:: Document extract

I want to read the content of the selected file by opening with tk filedialog. When i select the file and click on open button the file doesn't open but rather close the dialog box .How can i open the selected file with notepad so i can be able to read the content in the file.
from tkinter import *
from tkinter import filedialog
def my_file():
filename = filedialog.askopenfile(mode="r", initialdir="/", title="select file",
filetypes=(("text files", "*.txt"), ("all files", "*.*")))
root = Tk()
root.geometry("300x300")
#open the selected txt file with notepad to read the content
b = Button(root, text="open text file", command = my_file).pack()
root.mainloop()
EDIT
With hint from #PM 2RING and #Erik i changed the filedialog.askopenfile to filedialog.askopenfilename to return it to open with notepad.exe when i select the file.
THis is the code:
from tkinter import *
from tkinter import filedialog
import os
def my_file():
filename = filedialog.askopenfilename( initialdir="C:/", title="select
file", filetypes=(("text files", "*.txt"), ("all files", "*.*")))
for f in filename:
return f
os.system(r"C:/notepad.exe" + f)
root = Tk()
root.geometry("300x300")

::::

→ **Set problem A**
Write out the part of the tkinter file dialog post starting at "root.mainloop()" and ending at "select the file.".
→ **Set problem B**
Decide whether each statement agrees with the tkinter file dialog post, answering yes or no and quoting the words that settle it: (i) The poster replaced filedialog.askopenfile with filedialog.askopenfilename. (ii) The first version of the code sets the window size to 500x500. (iii) The button in the first version of the code is labeled "open text file".

:: Dataset extract

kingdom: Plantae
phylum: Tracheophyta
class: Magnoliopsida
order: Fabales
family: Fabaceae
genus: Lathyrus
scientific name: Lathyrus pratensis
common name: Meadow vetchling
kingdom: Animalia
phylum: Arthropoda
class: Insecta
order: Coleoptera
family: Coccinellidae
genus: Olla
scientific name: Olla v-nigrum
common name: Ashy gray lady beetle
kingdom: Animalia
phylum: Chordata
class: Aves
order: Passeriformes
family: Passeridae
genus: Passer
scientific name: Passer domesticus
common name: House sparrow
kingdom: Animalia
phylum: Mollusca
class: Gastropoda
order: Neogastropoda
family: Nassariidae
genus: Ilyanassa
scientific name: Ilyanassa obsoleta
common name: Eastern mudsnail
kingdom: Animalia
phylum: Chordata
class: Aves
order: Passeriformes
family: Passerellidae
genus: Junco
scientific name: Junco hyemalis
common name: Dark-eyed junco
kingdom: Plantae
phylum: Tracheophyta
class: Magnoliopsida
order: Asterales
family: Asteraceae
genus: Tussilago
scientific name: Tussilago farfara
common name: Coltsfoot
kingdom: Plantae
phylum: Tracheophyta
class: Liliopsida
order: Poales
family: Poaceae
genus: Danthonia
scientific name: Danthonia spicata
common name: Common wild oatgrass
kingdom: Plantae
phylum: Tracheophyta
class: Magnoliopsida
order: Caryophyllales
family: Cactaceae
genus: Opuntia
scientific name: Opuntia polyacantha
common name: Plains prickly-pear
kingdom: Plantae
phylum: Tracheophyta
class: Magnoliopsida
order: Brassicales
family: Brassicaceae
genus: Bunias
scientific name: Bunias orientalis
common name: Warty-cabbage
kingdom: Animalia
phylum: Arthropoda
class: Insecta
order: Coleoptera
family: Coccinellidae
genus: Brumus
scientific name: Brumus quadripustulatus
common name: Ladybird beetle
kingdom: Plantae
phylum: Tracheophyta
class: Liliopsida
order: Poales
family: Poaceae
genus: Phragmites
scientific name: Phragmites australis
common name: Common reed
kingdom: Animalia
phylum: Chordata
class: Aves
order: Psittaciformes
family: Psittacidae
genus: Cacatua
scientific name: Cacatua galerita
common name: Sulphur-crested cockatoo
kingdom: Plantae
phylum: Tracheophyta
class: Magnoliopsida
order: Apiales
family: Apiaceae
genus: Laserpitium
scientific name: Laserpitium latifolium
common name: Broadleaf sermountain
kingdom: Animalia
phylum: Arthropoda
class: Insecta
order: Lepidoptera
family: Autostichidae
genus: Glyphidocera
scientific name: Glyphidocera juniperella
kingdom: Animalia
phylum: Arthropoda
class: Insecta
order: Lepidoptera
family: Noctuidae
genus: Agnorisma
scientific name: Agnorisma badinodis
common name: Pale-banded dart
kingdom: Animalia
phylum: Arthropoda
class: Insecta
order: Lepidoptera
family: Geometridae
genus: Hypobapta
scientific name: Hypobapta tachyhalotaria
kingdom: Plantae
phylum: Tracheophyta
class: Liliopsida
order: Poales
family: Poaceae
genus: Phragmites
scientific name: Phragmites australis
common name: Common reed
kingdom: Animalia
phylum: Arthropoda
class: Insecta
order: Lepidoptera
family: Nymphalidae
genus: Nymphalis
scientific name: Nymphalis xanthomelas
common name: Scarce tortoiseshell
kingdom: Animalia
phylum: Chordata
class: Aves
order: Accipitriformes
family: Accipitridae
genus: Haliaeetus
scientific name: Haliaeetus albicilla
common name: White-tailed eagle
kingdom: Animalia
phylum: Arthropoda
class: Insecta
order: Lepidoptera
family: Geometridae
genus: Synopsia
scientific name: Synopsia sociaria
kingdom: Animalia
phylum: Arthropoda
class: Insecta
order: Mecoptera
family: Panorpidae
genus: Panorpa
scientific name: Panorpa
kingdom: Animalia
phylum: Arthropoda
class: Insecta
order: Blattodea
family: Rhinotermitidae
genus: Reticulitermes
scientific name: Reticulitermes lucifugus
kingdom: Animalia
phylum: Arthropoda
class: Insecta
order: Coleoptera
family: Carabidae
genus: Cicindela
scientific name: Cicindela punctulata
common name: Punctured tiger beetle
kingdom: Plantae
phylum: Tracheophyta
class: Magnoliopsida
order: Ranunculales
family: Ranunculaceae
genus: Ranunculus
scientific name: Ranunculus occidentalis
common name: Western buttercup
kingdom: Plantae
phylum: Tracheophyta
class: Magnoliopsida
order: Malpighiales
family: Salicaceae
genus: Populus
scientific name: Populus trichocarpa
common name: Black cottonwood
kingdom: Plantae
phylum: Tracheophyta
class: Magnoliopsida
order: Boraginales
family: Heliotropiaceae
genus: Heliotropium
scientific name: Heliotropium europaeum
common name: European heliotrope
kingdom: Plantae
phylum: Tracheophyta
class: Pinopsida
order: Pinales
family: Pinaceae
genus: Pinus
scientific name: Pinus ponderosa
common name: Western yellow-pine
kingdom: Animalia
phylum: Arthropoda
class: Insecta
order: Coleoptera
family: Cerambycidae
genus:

::::

→ **Full response A**
root.mainloop()
EDIT
With hint from #PM 2RING and #Erik i changed the filedialog.askopenfile to filedialog.askopenfilename to return it to open with notepad.exe when i select the file.

→ **Full response B**
(i) Yes: "i changed the filedialog.askopenfile to filedialog.askopenfilename"
(ii) No: "root.geometry("300x300")"
(iii) Yes: "text="open text file""